### What this exercise asks
1. According to the Lions Club article, how many members does it take to charter a new club?
2. Quote the Lions Club article word for word, from "Today the organization" to "the Hamilton-Wenham Lions.".

### Supplied text
################

The jury is out on which will happen first - DNA retrieved from the Arctic will bring back the woolly mammoth, or Lions will return to Hamilton and Wenham.
The current odds-on favorite is the latter, as Lions-of-old Harold Simpson and Butch Crosbie usher in energetic Lions Club Zone 2 chairwoman Stacie Whittier.
“It takes 20 members to charter a new club,” said Whittier, who is spearheading an effort to relaunch the Lions Club in Hamilton and Wenham. “But we’ll take as many as we can get.”
And what is the Lions Club? Whittier, a Georgetown resident and Secretary of the Salisbury Lions Club, is more than willing to enlighten.
“It’s the world’s best kept secret, but we have 1.3 million members worldwide.”
In short it is a group of citizens with a shared interest in providing help where it is needed. Chicago businessman Melvin Jones founded the organization in 1917 after putting it to colleagues that rather than limiting their interests to their own financial gains they would do well to extend their drive, intelligence and other assets to improving their communities.
"You can't get very far until you start doing something for somebody else,” Jones said, employing his personal code to clinch the philanthropic sale.
The Club’s purpose and motto: “We Serve” quickly took hold as Jones recruited businessmen of like mind. Eventually, in a bold statement of his commitment, Jones left his successful insurance business behind to devote himself entirely to running the Lions Club at its International headquarters in Chicago.
Today the organization has 44,500 clubs in 191 countries. This year the 95th annual international convention will be held in Busan, South Korea.
Crosbie, an active member for 30 years, recollects serving as the president of Hamilton-Wenham’s club three or four times in addition to wearing the hats of treasurer and secretary.
“I’ve been to Lions Clubs in 30 states,” he said reminiscing. “I’ve also been to clubs in Mexico, Canada, England and Puerto Rico. What you find is you meet up with people who have the same interest.”
One of those people who shares Crosbie’s interest in the club’s purpose is his wife Debbie, who also served as President of the Hamilton-Wenham Lions.

################

### Extracted data

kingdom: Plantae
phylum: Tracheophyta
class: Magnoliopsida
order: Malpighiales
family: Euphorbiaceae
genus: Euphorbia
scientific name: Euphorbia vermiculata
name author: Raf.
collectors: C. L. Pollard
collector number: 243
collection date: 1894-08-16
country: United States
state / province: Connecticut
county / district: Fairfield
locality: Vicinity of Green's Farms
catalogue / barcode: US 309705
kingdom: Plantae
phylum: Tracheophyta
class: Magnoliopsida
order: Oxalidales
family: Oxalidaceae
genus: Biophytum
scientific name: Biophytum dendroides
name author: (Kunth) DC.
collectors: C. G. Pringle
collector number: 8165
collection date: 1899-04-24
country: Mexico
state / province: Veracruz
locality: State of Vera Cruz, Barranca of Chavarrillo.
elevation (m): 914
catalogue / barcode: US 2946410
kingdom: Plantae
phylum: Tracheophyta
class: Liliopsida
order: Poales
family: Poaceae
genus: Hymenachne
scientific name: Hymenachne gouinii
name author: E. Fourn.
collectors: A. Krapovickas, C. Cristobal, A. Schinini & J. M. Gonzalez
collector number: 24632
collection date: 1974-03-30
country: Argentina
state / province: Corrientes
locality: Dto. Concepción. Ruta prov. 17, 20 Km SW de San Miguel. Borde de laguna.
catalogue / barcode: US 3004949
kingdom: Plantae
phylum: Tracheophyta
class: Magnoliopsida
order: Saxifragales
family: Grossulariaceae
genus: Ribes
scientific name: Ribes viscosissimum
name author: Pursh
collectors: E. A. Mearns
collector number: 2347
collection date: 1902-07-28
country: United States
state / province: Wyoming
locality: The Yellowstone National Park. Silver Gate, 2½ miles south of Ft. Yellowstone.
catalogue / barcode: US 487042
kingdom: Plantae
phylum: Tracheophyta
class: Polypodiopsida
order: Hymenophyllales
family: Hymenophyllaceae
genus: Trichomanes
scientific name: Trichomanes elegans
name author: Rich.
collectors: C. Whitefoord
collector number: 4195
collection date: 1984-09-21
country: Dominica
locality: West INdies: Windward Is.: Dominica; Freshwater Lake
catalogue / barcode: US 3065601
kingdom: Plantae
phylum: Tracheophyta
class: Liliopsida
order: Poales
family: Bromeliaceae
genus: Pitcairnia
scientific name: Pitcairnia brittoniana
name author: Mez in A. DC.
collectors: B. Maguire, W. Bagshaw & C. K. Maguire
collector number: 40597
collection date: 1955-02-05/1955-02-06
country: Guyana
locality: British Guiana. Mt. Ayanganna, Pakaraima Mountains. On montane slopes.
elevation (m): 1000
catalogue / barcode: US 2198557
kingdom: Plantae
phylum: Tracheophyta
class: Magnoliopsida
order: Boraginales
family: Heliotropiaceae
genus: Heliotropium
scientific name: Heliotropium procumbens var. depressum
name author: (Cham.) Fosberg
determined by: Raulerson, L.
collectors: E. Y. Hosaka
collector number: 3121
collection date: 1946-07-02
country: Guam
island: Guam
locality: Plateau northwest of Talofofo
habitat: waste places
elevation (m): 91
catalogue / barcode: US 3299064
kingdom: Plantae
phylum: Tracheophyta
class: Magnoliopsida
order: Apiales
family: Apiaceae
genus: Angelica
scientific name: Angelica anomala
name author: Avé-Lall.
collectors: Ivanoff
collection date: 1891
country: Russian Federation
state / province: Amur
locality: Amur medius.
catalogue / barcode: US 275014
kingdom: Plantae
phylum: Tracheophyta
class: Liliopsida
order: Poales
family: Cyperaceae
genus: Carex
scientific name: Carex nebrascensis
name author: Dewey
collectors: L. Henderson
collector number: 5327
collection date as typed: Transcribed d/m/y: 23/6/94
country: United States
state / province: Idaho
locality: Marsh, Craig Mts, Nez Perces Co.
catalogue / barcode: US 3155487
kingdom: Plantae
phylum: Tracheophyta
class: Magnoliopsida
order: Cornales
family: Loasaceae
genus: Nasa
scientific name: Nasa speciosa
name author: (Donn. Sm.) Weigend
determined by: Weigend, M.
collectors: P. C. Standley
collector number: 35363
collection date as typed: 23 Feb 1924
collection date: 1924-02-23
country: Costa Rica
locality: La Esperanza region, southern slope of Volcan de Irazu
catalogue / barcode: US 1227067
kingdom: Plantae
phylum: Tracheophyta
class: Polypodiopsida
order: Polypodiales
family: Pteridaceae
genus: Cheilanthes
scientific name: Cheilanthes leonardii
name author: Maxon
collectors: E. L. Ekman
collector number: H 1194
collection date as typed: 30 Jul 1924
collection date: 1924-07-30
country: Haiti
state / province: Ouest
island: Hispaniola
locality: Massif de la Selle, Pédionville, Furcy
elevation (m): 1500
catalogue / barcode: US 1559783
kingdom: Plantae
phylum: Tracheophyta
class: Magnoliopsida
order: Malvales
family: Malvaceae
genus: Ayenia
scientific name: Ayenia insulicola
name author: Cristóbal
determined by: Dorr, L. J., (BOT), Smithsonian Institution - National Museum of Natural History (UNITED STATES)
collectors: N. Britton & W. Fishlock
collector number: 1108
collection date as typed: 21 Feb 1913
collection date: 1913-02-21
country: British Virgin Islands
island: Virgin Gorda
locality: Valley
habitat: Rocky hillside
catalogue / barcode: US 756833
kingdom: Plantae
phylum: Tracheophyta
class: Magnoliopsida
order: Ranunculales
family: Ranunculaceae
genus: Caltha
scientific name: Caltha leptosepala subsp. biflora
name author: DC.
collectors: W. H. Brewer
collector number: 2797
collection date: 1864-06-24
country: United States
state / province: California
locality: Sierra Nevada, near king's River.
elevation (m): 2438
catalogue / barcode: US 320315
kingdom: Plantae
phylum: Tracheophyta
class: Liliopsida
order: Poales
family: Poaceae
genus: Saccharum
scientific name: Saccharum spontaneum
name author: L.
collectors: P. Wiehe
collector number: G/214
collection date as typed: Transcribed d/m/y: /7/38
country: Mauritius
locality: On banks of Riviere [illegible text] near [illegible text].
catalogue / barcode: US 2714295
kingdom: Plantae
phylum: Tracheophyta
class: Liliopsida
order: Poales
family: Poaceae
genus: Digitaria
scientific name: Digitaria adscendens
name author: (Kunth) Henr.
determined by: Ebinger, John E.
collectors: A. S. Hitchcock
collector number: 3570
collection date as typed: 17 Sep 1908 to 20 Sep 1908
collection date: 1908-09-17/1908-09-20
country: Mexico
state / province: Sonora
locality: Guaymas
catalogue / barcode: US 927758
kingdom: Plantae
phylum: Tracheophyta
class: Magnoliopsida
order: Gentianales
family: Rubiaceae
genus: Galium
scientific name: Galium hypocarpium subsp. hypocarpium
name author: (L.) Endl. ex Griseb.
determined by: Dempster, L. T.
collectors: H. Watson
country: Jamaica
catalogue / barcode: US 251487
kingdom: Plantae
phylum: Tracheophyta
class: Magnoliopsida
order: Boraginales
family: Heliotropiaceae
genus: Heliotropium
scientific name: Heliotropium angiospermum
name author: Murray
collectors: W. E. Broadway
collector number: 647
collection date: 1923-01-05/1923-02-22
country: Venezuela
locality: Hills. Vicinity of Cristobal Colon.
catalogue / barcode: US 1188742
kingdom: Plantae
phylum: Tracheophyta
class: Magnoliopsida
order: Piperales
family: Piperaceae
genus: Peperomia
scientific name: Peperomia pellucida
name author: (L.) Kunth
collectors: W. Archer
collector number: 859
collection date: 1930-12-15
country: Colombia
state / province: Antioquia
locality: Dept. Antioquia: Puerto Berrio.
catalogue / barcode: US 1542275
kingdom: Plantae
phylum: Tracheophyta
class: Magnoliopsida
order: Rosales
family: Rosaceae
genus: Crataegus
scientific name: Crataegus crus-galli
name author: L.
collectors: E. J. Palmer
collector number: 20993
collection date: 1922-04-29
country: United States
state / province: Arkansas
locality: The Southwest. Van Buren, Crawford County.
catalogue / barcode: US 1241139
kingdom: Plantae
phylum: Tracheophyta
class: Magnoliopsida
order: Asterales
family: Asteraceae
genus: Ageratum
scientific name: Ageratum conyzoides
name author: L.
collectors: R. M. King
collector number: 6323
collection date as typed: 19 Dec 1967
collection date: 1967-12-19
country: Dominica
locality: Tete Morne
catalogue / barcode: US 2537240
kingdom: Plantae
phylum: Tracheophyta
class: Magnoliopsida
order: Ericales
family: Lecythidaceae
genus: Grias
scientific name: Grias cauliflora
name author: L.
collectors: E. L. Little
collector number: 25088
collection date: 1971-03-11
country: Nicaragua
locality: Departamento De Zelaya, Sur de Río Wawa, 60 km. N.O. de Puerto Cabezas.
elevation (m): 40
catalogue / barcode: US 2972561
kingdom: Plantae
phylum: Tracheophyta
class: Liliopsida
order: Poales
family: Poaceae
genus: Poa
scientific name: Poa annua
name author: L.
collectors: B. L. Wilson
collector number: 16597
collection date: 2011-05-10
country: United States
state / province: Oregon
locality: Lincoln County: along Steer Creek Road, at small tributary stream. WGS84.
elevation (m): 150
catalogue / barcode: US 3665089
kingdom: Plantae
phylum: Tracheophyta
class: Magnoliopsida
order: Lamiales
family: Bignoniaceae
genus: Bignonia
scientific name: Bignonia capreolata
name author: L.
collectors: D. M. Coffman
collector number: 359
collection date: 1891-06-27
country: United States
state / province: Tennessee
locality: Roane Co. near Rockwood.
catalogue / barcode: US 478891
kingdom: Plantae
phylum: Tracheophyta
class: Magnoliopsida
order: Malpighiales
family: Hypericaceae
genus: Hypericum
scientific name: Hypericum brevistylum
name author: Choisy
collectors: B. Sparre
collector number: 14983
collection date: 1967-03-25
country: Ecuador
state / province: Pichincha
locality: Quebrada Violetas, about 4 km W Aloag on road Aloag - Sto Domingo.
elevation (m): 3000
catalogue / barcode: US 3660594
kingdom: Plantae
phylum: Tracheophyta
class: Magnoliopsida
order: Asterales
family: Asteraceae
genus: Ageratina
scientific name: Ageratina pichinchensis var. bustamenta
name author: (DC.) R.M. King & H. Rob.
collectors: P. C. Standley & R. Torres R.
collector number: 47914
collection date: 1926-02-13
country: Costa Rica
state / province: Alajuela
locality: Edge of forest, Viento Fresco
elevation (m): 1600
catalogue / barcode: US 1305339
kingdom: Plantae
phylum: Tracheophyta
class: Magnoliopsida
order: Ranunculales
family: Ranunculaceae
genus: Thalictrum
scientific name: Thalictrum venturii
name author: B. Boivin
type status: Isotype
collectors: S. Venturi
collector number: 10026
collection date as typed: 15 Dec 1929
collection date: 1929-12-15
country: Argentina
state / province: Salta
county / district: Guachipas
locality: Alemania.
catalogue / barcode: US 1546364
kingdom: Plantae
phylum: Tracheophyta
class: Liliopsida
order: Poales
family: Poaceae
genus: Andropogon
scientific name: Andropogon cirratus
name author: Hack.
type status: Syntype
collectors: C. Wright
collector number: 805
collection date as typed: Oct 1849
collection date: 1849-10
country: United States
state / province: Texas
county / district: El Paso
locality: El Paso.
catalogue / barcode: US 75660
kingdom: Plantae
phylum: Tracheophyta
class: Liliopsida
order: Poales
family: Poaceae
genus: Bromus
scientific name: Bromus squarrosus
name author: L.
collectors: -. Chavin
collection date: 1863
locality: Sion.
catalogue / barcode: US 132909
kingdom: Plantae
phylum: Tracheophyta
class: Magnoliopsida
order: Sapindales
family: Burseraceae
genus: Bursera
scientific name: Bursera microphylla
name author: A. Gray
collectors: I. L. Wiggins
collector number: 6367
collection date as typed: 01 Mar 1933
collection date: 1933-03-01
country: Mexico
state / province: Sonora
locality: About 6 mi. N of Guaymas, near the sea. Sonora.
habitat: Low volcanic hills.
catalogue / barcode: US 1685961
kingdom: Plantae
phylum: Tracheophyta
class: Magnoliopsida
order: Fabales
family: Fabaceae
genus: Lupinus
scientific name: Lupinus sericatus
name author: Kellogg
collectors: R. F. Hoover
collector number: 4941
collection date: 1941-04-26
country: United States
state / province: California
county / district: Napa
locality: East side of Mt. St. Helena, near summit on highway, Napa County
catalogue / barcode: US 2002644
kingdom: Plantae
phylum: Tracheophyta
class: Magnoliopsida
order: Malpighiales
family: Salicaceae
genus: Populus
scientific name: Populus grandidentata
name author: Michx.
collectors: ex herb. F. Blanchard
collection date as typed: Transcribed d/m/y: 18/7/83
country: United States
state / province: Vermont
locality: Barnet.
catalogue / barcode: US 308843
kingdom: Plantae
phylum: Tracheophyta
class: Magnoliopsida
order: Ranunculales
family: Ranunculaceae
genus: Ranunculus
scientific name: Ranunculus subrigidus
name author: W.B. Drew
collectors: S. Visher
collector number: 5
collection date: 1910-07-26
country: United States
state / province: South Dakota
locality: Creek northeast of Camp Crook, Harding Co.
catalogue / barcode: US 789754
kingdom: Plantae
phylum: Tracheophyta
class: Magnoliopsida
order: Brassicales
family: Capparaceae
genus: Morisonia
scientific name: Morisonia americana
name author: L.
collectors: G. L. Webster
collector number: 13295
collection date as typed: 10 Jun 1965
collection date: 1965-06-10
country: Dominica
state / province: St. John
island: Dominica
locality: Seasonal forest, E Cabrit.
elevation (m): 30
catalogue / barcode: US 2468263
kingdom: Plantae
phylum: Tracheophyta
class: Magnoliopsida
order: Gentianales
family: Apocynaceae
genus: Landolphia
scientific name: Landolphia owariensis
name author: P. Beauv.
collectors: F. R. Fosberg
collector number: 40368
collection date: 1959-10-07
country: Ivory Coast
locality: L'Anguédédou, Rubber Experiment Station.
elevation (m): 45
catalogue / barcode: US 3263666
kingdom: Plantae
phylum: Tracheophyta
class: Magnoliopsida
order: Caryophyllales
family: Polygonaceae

################

### Responses for each task
1. 20 members

2.
Today the organization has 44,500 clubs in 191 countries. This year the 95th annual international convention will be held in Busan, South Korea.
Crosbie, an active member for 30 years, recollects serving as the president of Hamilton-Wenham’s club three or four times in addition to wearing the hats of treasurer and secretary.
“I’ve been to Lions Clubs in 30 states,” he said reminiscing. “I’ve also been to clubs in Mexico, Canada, England and Puerto Rico. What you find is you meet up with people who have the same interest.”
One of those people who shares Crosbie’s interest in the club’s purpose is his wife Debbie, who also served as President of the Hamilton-Wenham Lions.